Why is "Problems" Predictive of Positive Sentiment? A Case Study of Explaining Unintuitive Features in Sentiment Classification
This work addresses the challenge of making AI explanations less puzzling for users in explainable AI, though it is incremental as it focuses on a specific case study in sentiment classification.
The paper tackled the problem of explaining unintuitive feature associations in sentiment classification, such as the word 'problems' predicting positive sentiment, and found that their proposed approaches effectively detected and explained these features in a crowdsourced study with 300 participants.
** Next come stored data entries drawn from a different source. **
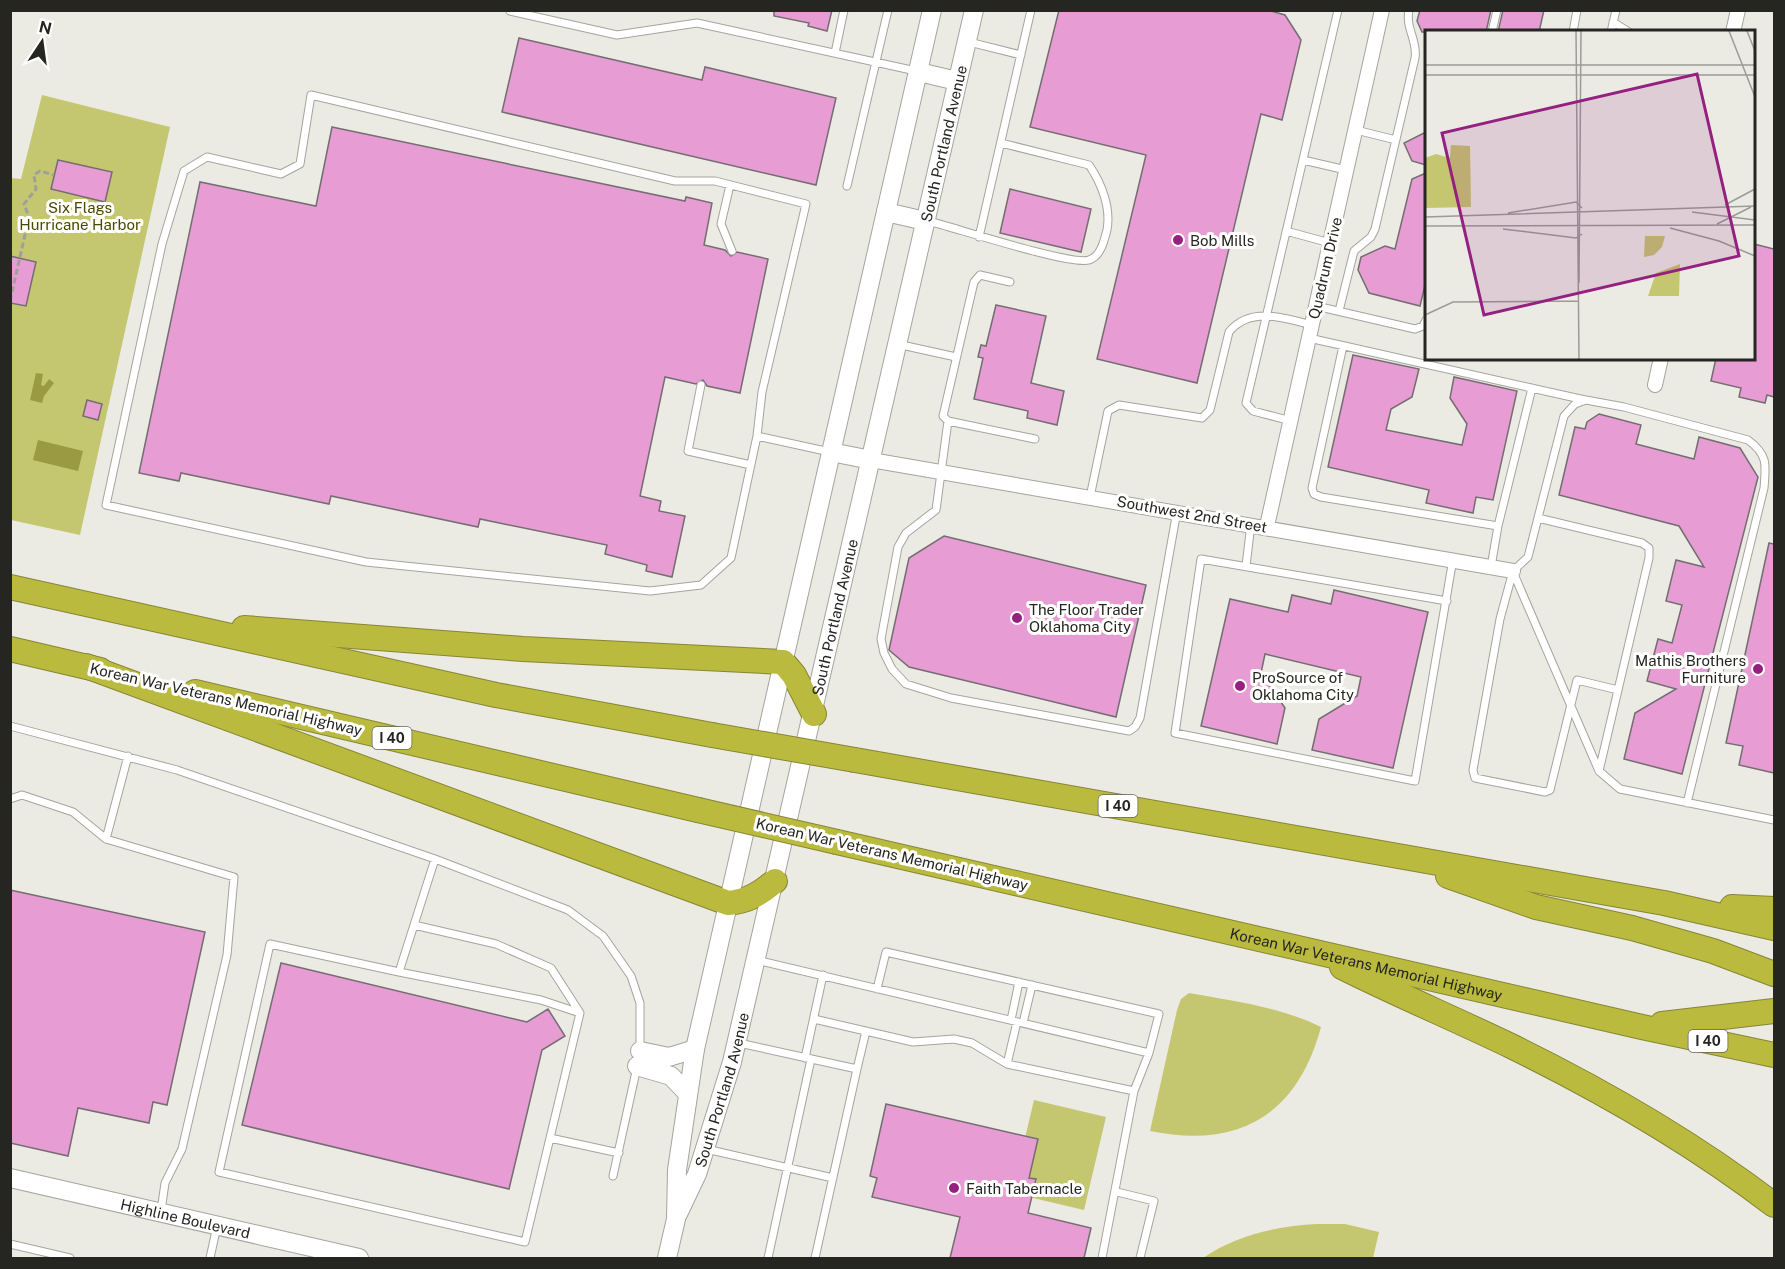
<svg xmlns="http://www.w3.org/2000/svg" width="1785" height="1269" font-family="'Public Sans',sans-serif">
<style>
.green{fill:#c5c670}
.water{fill:#999a41}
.building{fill:#e79dd3;stroke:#746d72;stroke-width:1.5}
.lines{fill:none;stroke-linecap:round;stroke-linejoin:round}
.lane-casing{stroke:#a4a59d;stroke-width:9}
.street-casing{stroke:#a4a59d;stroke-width:16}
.secondary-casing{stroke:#a4a59d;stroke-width:20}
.highway-casing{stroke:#868634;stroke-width:26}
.path{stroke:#a0a09b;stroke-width:3;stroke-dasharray:6 3;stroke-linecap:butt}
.lane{stroke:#fff;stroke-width:7}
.street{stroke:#fff;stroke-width:14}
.secondary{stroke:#fff;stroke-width:18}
.highway{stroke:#baba3e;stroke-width:24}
.highway-bridge-casing{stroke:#868634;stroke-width:26;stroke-linecap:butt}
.highway-bridge{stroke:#baba3e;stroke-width:24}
.poi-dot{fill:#94217f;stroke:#fffffe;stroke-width:2}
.labels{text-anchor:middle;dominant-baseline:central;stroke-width:6;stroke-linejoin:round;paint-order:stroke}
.shield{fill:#fffffe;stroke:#666664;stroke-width:1.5}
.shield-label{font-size:14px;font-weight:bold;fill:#252522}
.street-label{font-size:15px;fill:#252522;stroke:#fffffe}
.park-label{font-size:15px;fill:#494800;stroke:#fffffe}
.poi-label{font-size:15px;fill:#252522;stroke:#fffffe;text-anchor:start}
.inset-road{fill:none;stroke:#9c9c96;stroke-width:1.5}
.view{fill:#94217f;fill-opacity:0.15;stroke:#94217f;stroke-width:3}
.inset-edge{fill:none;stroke:#252522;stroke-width:3}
</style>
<rect width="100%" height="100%" fill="#ebebe4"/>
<path class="green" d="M 42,95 L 170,127 L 80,535 L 11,520 L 11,178 L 21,179 Z
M 1189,993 C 1233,1001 1281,1007 1321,1027 C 1297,1116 1238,1149 1150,1131 L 1177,1010 L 1181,999 Z
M 1034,1100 L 1106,1117 L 1084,1210 L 1012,1193 Z
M 1317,1224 L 1345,1224 L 1379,1232 L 1373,1258 L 1203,1258 C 1236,1235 1278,1226 1317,1224 Z"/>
<path class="water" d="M 36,373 L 43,374 L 41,385 L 44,386 L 49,379 L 54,383 L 44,396 L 42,403 L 30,400 Z
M 38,440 L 83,451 L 78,471 L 33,460 Z"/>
<path class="building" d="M 774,10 L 832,10 L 827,31 L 808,26 L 809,23 L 774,16 Z
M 1059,10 L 1267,10 L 1285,15 L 1301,40 L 1282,120 L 1261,114 L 1197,383 L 1097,359 L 1146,155 L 1030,127 Z
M 1420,10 L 1491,10 L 1486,32 L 1422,32 L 1417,21 Z
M 1503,10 L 1544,10 L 1539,32 L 1498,32 Z
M 519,38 L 702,80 L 705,67 L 836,98 L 816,185 L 502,112 Z
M 332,127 L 685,201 L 686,197 L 712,203 L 704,245 L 725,250 L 731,256 L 737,252 L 768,259 L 740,393 L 707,386 L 703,380 L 696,384 L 665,377 L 640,496 L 661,501 L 659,511 L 685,516 L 672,577 L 646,571 L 647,565 L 605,554 L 607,545 L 480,519 L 478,527 L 331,496 L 329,504 L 181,473 L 179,481 L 139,473 L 200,182 L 316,206 Z
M 1426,132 L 1426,165 L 1412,161 L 1404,143 Z
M 58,160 L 112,172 L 105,202 L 51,189 Z
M 1426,173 L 1426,281 L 1420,306 L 1369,293 L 1358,270 L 1361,257 L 1385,246 L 1395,249 L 1412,179 Z
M 1010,189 L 1091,209 L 1081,252 L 1000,233 Z
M 1754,244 L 1774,249 L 1774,397 L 1767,395 L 1765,403 L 1739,397 L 1741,388 L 1711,381 L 1716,358 L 1754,358 Z
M 10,256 L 36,262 L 26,306 L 10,303 Z
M 996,305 L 1046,316 L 1031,383 L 1064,391 L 1057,425 L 1027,418 L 1028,411 L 974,399 L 983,358 L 978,357 L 981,345 L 986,346 Z
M 1353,355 L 1419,369 L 1412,397 L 1391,409 L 1386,430 L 1462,445 L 1467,424 L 1450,398 L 1454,377 L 1517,391 L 1493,500 L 1476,497 L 1473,513 L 1426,503 L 1429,490 L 1328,467 Z
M 87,400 L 102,404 L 98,420 L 83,416 Z
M 1599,414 L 1641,425 L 1636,444 L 1694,459 L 1699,437 L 1740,448 L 1758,477 L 1682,774 L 1624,759 L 1635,713 L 1676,689 L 1647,681 L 1658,639 L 1672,643 L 1682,605 L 1666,601 L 1676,560 L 1704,567 L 1679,526 L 1559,495 L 1575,427 L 1585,429 L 1587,422 Z
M 944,536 L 1146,585 L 1116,717 L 909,667 L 889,650 L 909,558 Z
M 1769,543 L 1774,544 L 1774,773 L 1739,765 L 1743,746 L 1726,743 Z
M 1334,590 L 1428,612 L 1393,768 L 1312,750 L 1319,719 L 1357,696 L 1361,677 L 1265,654 L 1261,673 L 1285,708 L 1277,744 L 1201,726 L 1230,599 L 1288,612 L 1292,595 L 1331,604 Z
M 10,890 L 205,932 L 167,1105 L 153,1102 L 149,1123 L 78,1108 L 68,1156 L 10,1143 Z
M 281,963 L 527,1022 L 548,1009 L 565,1036 L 542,1050 L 509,1189 L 242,1125 Z
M 886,1104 L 1038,1139 L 1029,1178 L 1036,1179 L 1028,1213 L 1091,1228 L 1084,1258 L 950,1258 L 960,1217 L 872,1197 L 877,1178 L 870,1176 Z"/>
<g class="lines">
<g class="lane-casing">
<path id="lane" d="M 510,11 L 617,35 L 697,23 L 916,71
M 1613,22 L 1629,32
M 1492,32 L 1497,10
M 1573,32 L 1577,10
M 1611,32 L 1616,10
M 969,42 L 1021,55
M 835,53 L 844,10
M 311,95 L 675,181 L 715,181 L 806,204 L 762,392 L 757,436 L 731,558 L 701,585 L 650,591 L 366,562 L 106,505 L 162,244 L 184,171 L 207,157 L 281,174 L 300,164 Z
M 1356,130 L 1396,140
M 1303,160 L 1346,170
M 730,185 L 721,224 L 732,251
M 847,186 L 888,10
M 928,221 C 953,227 1071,266 1089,260 C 1101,256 1104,241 1107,230 C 1111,208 1102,184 1089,165 L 1001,143
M 1286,231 L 1330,243
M 979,237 L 1031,10
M 1010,282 L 980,275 L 974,282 L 943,416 L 948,421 L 1035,439
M 1316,306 L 1415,329 L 1423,326 L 1426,320
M 1339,311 L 1354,251 L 1371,237 L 1375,229 L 1415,58 C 1418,41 1405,28 1409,10
M 1309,338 L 1585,400
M 897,344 L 956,357
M 1343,346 L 1312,488 L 1314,494 L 1321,497 L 1498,526 L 1532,388
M 701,385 L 688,451 L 751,465
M 948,421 L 936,510 L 906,533 L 898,547 L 881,639 L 884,653 L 892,669 L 906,684 L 951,698 L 1129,731 L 1135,727 L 1140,718 L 1177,511
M 1291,421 L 1253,411 L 1246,403 L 1338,10
M 757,436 L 830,452
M 1090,497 L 1108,411 L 1119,405 L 1202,418 L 1210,410 L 1229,332 C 1250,306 1285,318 1312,325
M 1538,518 L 1642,543 L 1649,548 L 1649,558 L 1599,771
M 1246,566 L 1251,524
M 1491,567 L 1498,526
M 1513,572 L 1599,771 L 1620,789 L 1774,820
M 1447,601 L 1201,559 L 1175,733 L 1415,781 L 1453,559
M 1618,690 L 1577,680 L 1550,790 L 1545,792 L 1475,778 L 1473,770 L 1500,619 L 1513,571 L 1528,557 L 1564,416 L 1575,404 L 1586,400 L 1624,407 L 1748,440 C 1768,455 1766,464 1764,488 L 1687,803
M 10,726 L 177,770 L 435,859 L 568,910 L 603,936 L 631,976 L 640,1003 L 640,1051
M 128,756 L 106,839 L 234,877 L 227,955 L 182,1149 L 165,1183 L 161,1211
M 10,799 L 22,795 L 73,812 L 106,839
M 414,925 L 496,944 L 551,968 L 580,1013 L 525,1242 L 219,1172 L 270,944 L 399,972 L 435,859
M 756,960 L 1149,1053 L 1134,1091 L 1102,1258
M 399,972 L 541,1000 L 580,1013
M 877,989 L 886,952 L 1159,1014 L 1149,1053
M 814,1019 L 913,1042 L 954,1039 L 972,1043 L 1007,1064 L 1134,1091
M 1011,1020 L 1019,982
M 1023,1023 L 1032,985
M 739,1043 L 857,1069 L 815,1258
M 805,1058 L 823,975
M 1007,1064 L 1017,1022
M 857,1069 L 866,1031
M 550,1138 L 619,1153
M 706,1149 L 833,1178
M 613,1176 L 637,1067
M 1117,1192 L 1154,1201 L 1140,1258
M 10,1244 L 70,1258
M 210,1258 L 217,1226
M 768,1258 L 811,1059"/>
</g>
<g class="street-casing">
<path id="street" d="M 1733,32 L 1738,10
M 1655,385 L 1661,358
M 871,460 L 1513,571
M 1267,526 L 1382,10"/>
</g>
<g class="secondary-casing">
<g id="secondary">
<path d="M 919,72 L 957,81"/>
<path d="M 886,212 L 925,221"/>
<path d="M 831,452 L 871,460"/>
<path d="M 640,1051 L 669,1057 L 695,1049"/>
<path d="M 637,1066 L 671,1076 L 687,1093"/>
<path id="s1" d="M 10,1178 L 359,1258"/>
<path id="s2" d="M 678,1214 L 697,1174 L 732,1062 L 974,10"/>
<path d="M 667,1258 L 676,1219 L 677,1170 L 695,1049 L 932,10"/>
</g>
</g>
<g class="highway-casing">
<g id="highway">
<path d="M 10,587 L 496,695 L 712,735"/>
<path d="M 244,628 L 523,649 L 783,662 L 794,675 L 814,714"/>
<path d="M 10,649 L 100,670"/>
<path d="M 86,666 L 728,903 C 748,901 760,894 775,881"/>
<path d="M 195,692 L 698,810"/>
<path d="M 855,760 L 1664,903 L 1774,928"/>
<path id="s3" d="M 837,842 L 1642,1027 L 1774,1055"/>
<path d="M 1448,876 L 1536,907 L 1632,928 L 1713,951 L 1774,974"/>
<path d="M 1732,907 L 1774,909"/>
<path d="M 1342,967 C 1398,995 1455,1019 1511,1046 C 1603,1091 1693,1143 1774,1205"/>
<path d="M 1662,1024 L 1774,1011"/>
</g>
</g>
<path class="path" d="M 10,301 L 29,217 L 24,204 L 36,189 L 34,175 L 40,171 L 54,175"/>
<use href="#lane" class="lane"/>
<use href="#street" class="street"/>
<use href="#secondary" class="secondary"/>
<use href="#highway" class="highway"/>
<g class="highway-bridge-casing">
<path id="highway-bridge" d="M 712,735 L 855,760
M 698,810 L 837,842"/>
</g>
<use href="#highway-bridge" class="highway-bridge"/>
</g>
<g class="poi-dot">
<circle cx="1178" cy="240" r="6"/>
<circle cx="1017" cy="618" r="6"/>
<circle cx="1758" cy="669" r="6"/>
<circle cx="1240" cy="686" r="6"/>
<circle cx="954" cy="1188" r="6"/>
</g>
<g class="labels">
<g class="shield">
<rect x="372.5" y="727" width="39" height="22" rx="4.5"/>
<rect x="1098.5" y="795" width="39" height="22" rx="4.5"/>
<rect x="1688.5" y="1030" width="39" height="22" rx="4.5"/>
</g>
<g class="shield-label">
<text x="392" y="738">I 40</text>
<text x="1118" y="806">I 40</text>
<text x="1708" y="1041">I 40</text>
</g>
<g class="street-label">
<text stroke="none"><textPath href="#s2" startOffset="1104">South Portland Avenue</textPath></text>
<text transform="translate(1325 268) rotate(-77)">Quadrum Drive</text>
<text transform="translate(1192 514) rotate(10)">Southwest 2nd Street</text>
<text stroke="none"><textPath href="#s2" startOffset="618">South Portland Avenue</textPath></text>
<text transform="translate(226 699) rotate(13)">Korean War Veterans Memorial Highway</text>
<text transform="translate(892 854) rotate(13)">Korean War Veterans Memorial Highway</text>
<text stroke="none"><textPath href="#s3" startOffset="543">Korean War Veterans Memorial Highway</textPath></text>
<text stroke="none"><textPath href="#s2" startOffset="132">South Portland Avenue</textPath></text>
<text stroke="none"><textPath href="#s1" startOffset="180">Highline Boulevard</textPath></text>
</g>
<g class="park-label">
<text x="80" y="207">Six Flags<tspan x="80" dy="17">Hurricane Harbor</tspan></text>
</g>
<g class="poi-label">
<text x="1190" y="240">Bob Mills</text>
<text x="1029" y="609">The Floor Trader<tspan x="1029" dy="17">Oklahoma City</tspan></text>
<text x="1746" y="660" text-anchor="end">Mathis Brothers<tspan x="1746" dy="17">Furniture</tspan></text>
<text x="1252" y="677">ProSource of<tspan x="1252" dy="17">Oklahoma City</tspan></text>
<text x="966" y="1188">Faith Tabernacle</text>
</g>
</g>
<g transform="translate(1425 30)">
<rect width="330" height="330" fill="#ebebe4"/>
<path d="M 26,115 L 45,116 L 46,177 L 0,178 L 0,128 L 11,124 L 25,128 ZM 220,206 L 240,206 L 237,217 L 229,225 L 219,227 ZM 255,234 L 254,266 L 223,266 L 231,243 Z" fill="#c5c670"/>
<path class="inset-road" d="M 151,1 L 154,329M 304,1 L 330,67M 322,1 L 330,21M 0,35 L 330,35M 0,45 L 330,45M 300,175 L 330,159M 267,182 L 330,190M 83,183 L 151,172 L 157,178M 0,187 L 330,176M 292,194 L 326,177M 0,196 L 330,195M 245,198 L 294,211 L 330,226M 78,199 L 151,208 L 157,204M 154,253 L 156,1M 0,285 L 28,272 L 154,271"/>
<path class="view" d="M 272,44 L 314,226 L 59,285 L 17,103 Z"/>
<rect width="330" height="330" class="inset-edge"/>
</g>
<rect width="1785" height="1269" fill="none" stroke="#252522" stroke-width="24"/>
<g transform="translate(42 42) rotate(13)" stroke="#fffffe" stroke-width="4.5" paint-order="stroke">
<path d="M0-4.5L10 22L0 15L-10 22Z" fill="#252522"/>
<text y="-9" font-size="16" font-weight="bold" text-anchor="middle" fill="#252522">N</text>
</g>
</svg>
Explainable AI (XAI) algorithms aim to help users understand how a machine learning model makes predictions. To this end, many approaches explain which input features are most predictive of a target label. However, such explanations can still be puzzling to users (e.g., in product reviews, the word "problems" is predictive of positive sentiment). If left unexplained, puzzling explanations can have negative impacts. Explaining unintuitive associations between an input feature and a target label is an underexplored area in XAI research. We take an initial effort in this direction using unintuitive associations learned by sentiment classifiers as a case study. We propose approaches for (1) automatically detecting associations that can appear unintuitive to users and (2) generating explanations to help users understand why an unintuitive feature is predictive. Results from a crowdsourced study (N=300) found that our proposed approaches can effectively detect and explain predictive but unintuitive features in sentiment classification.